Mais c’est surtout la façon dont les émissions sont bâties qui permet à leurs animateurs de zapper la case « lecture ». Concrètement, à la télévision, il est bien peu question de littérature, de style et de structure narrative. On y parle surtout de l’accueil qui lui a été réservé par la presse et du nombre d’exemplaires vendus ou mis en place. De plus, la multiplication des invités raccourcit le temps consacré à chacun et autorise un simple survol. Dix minutes, quinze à tout casser, c’est juste assez pour évoquer l’histoire du livre, et encore… Thomas, fichiste pour une émission qui a disparu du PAF, a pu constater que son animateur vedette n’avait effectivement pas besoin de lire les ouvrages des auteurs, car il ne posait qu’une seule question sur le livre lui-même. « Le déroulé est toujours identique : il le présente pendant cinq bonnes minutes, puis il lui demande comment il va et s’il est content du succès de son livre. Ensuite, il l’interroge sur les raisons qui l’ont poussé à écrire un livre sur ce thème. Ensuite, il le fait parler de ses projets. Et hop, on passe à un autre. » Les écrivains se retrouvent sommés de « pitcher » en quelques secondes un livre qu’ils ont mis parfois plusieurs années à écrire. Un exercice d’autant plus difficile qu’ils sont, par nature, plus à l’aise à l’écrit qu’à l’oral ! « Tous n’ont pas la faconde d’un Jean d’Ormesson, résume notre éditeur anonyme. Alors, avant l’antenne, on leur donne des tuyaux : axer sur tel personnage, centrer sur un thème en particulier, parler vite pour en dire le plus possible, mais faire des phrases courtes. »En clair : de véritables séances de media-training !

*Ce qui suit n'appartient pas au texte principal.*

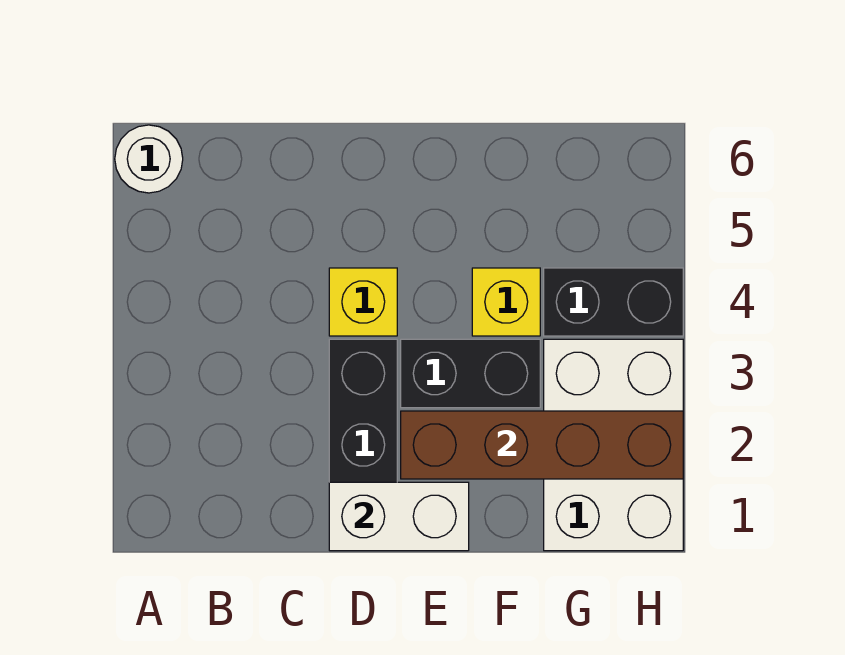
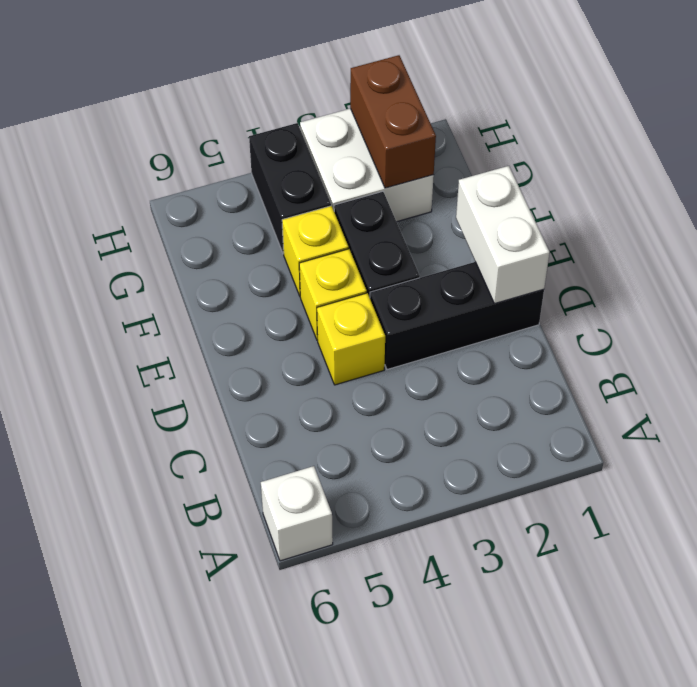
white 1x1 round brick [115,125,183,193] -> white 1x1 brick [261,466,333,561]
brown 1x4 brick [401,411,683,479] -> brown 1x2 brick [350,55,436,188]
none -> yellow 1x1 brick [299,249,367,340]
white 2x3 brick [544,339,683,551] -> white 2x2 brick [300,109,434,222]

Dans le meilleur des cas, un débat plus général s’engage autour des thèmes développés dans le livre. Quitte à réduire une oeuvre à une question de société. Ainsi, la présence de Michel Houellebecq sur un plateau débouchait il y a peu encore neuf fois sur dix sur un symposium au sujet des partouzes en France et du tourisme sexuel en Asie. Dans ces conditions, nul besoin de se plonger dans la prose houellebecquienne : une simple revue de presse suffit pour mener les débats ! Particulièrement frappante à cet égard, la récente tournée médiatique de Sophie Fontanel, auteur de l’Envie (Robert Laffont), récit dans lequel elle racontait la période de sa vie où elle avait cessé de faire l’amour. Rares sont les présentateurs télé qui l’ont interrogée sur le ton du livre ou une tournure de phrase. La qualité littéraire d’un texte décrivant les contours de l’absence de désir aurait pourtant mérité une autre approche que quelques considérations sur le phénomène du no sex dans la société contemporaine, et d’autres questions que l’immanquable :« Mais ça ne vous titillait pas un peu en bas ? » Mais, pour cela, il aurait fallu lire le livre ! Ce n’est pas un hasard si ces deux exemples évoquent la sexualité. « C’est « le » sujet qui permet de booster l’audience sans trop se fatiguer. Pour l’animateur, quel est l’intérêt de se fader des bouquins complexes sur « la littérature et la pornographie » quand il peut avoir sur le plateau un people qui parle de fesses ? » résume Marc, le programmateur à la dent dure.

LE JEU DES ÉDITEURS

Au fond, exiger de la littérature qu’elle s’adapte au «format télé», à ses contraintes d’Audimat, de vitesse et d’images, est une gageure. Pourtant, personne ne souhaite qu’elle disparaisse du petit écran. A commencer par les professionnels de l’édition qui, on l’a vu, comptent sur lui pour doper leurs ventes : « Un passage dans une émission en prime time, c’est l’assurance de grimper, dès le lendemain, dans la liste des meilleures ventes de livres sur Amazon », rappelle notre éditeur, qui en dépit de son regard critique sur le système ne se prive pas de jouer le jeu. Pendant ce temps-là, les téléspectateurs, eux aussi, rêvent d’une télé qui serait au service du livre… mais, il est vrai, dans un sens plus glorieux.
L’article Les Coulisses des émissions littéraires écrit par Anne Topaloff, a été publié dans Marianne 2, le samedi 7 janvier 2012.